As I kept rewriting my personal statement, it kept sounding clichéd. It was my authentic experience, but I felt that trauma overwhelmed my drafts. I didn’t want to be a victim anymore. I didn’t want to promote that narrative. I wanted college to be a new beginning for me. At the time, my mom, a part-time health aide, was taking care of a patient who used a wheelchair. My mom was sometimes unable to pick him up at the bus stop, as she was just getting off her second job, so I took on that responsibility.
I would wait for her patient at the bus stop; I would make sure he ate, and I would play music for him until my mom got home. I also wrote about my relationship with my middle school janitor. I used both of these stories to show the importance of diversity and the value of respecting everyone regardless of physical ability, status or class. After writing this, there weren’t any feelings of regret. I felt free.

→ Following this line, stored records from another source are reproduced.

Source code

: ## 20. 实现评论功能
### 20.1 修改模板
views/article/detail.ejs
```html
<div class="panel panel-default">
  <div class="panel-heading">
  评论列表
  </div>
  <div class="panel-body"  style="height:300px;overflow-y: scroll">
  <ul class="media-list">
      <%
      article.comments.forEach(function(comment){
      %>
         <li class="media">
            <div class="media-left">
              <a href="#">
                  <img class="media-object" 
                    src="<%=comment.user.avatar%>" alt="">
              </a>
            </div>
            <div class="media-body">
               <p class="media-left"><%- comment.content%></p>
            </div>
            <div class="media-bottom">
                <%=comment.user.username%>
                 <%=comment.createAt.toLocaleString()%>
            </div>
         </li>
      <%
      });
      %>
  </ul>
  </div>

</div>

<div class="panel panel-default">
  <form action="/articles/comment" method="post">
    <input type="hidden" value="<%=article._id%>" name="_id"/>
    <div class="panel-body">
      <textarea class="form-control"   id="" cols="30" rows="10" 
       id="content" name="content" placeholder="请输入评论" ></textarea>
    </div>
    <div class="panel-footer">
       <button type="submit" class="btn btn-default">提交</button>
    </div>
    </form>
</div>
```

Trauma is one of life’s teachers. We are molded by it, and some will choose to write about it urgently, passionately. Yet I would encourage those who feel like their stories were written in tragedy to rethink that, as I did. When you open your mind to all the other things you can offer in life, it becomes liberating. Let’s show college admissions officers what they’re missing out on, not what they already know.
Elijah Megginson is a graduating senior at Uncommon Charter High School in Crown Heights, Brooklyn, who is still choosing between several colleges for the fall.